Mel, my acceptance of Christian Zionism as legitimate began several years ago at the Cornerstone Church in San Antonio. At their annual Night to Honor Israel, Pastor John Hagee created a pro-Israel and pro-Jewish ruach that I’ve yet to see at an AIPAC conference or an Israel Bonds dinner.
When Jews have difficulty with Christian Zionism it is due to one of two factors: first, an ambivalent about Zionism itself or, second, the impossibility of many Jews to take "yes" for an answer. They are, I think, more comfortable when Jews are distrusted and despised.
Columnist Leorard Fein of The Forward just wrote a piece rejecting the value of John Hagee and CZ’s, prompting me to write a harsh letter to the editor in response. I suspect my letter won’t be published due to the general orientation of the Forward.
Quite soon I will join with some friends at the University of Texas here in Austin in an effort to endow a Program in Israel Studies. My plan is to solicit the help of CZ’s here in Texas to the same extent as Texas Jewish supporters of Israel. If we go about it in the right way, I think we have a good chance of success.

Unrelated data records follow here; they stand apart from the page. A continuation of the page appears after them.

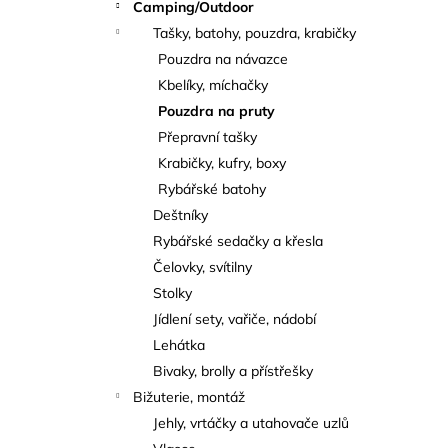
Camping/Outdoor
Tašky, batohy, pouzdra, krabičky
Pouzdra na návazce
Kbelíky, míchačky
Pouzdra na pruty
Přepravní tašky
Krabičky, kufry, boxy
Rybářské batohy
Deštníky
Rybářské sedačky a křesla
Čelovky, svítilny
Stolky
Jídlení sety, vařiče, nádobí
Lehátka
Bivaky, brolly a přístřešky
Bižuterie, montáž
Jehly, vrtáčky a utahovače uzlů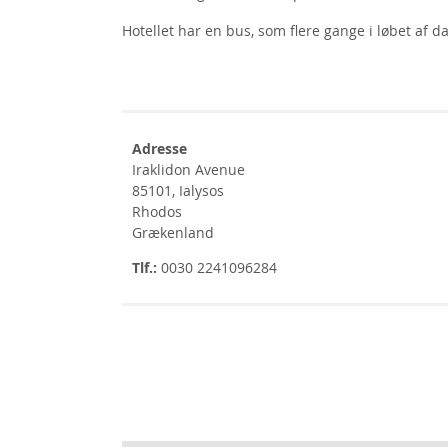
Hotellet har en bus, som flere gange i løbet af d
Adresse
Iraklidon Avenue
85101, Ialysos
Rhodos
Grækenland
Tlf.:
0030 2241096284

Rick, thanks for your comment. I think your diagnosis of the problem of Jewish reluctance is right, although in fairness middle-aged and older Jews (like me) got a large and nasty dose of replacement theology and Christian anti-Semitism growing up. It’s a little hard for some people to make the switch. That’s why I like David Brog’s book so much; it delves deeply into the history of both anti-Jewish and pro-Jewish thought within Christianity. I think Christians are at a potential turning point in that history–the last Pope’s visit to Israel, Yad Vashem, and the Rome synagogue, in addition to the Protestant CZ’s–and we need to do everything we can to encourage it. Meanwhile, liberal Protestant churches are lining up against Israel and we need to let them know loudly and clearly what we think of that, liberal sympathies notwithstanding.
PS to Rick: If you get a chance to hobnob with Pastor Hagee or other leading Christian Zionists, please try to get them to backtrack and apologize for their anti-Catholic remarks, which are not good for anyone.